TASK TO CARRY OUT: Collect each line of the data below that contains the word "minute". Treat uppercase and lowercase as different.

START RECORDS FOR THE TASK

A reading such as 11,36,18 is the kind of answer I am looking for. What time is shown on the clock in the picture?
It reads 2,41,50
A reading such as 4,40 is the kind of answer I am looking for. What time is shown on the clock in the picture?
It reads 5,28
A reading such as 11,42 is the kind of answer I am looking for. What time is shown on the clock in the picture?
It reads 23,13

END RECORDS FOR THE TASK
START RECORDS FOR THE TASK

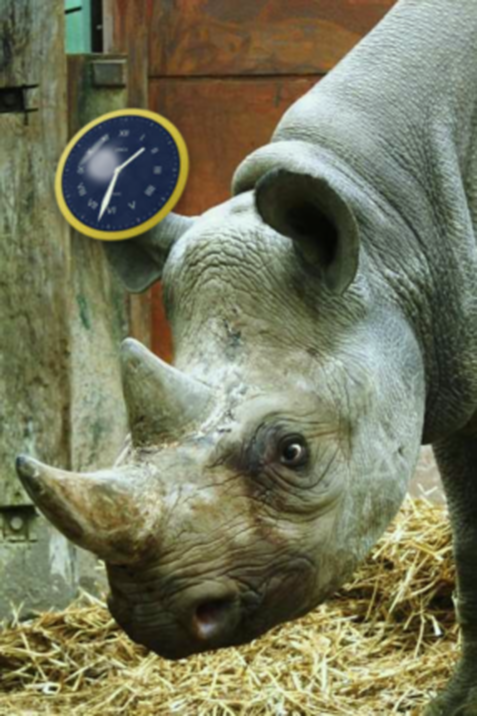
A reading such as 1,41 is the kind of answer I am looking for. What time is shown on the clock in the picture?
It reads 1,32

END RECORDS FOR THE TASK
START RECORDS FOR THE TASK

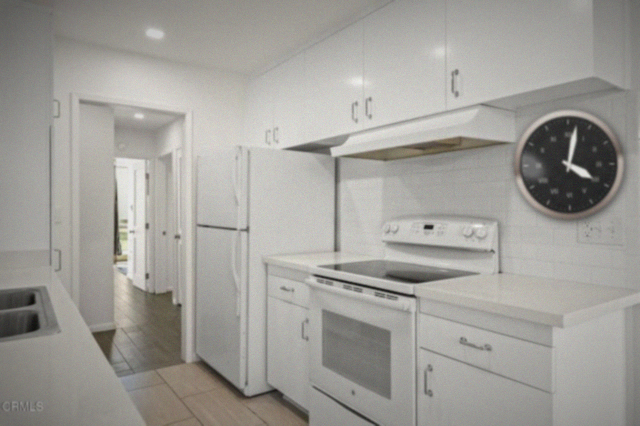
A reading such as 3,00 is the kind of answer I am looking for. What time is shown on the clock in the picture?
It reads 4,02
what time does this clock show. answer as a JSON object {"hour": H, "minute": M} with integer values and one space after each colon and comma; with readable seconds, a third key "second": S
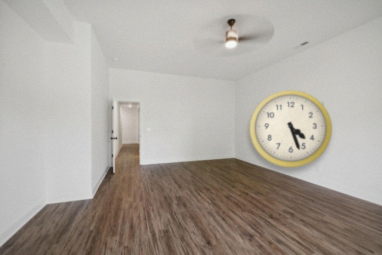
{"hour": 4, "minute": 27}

END RECORDS FOR THE TASK

THE OUTPUT:
what time does this clock show. answer as a JSON object {"hour": H, "minute": M} with integer values and one space after each colon and comma; with readable seconds, a third key "second": S
{"hour": 4, "minute": 27}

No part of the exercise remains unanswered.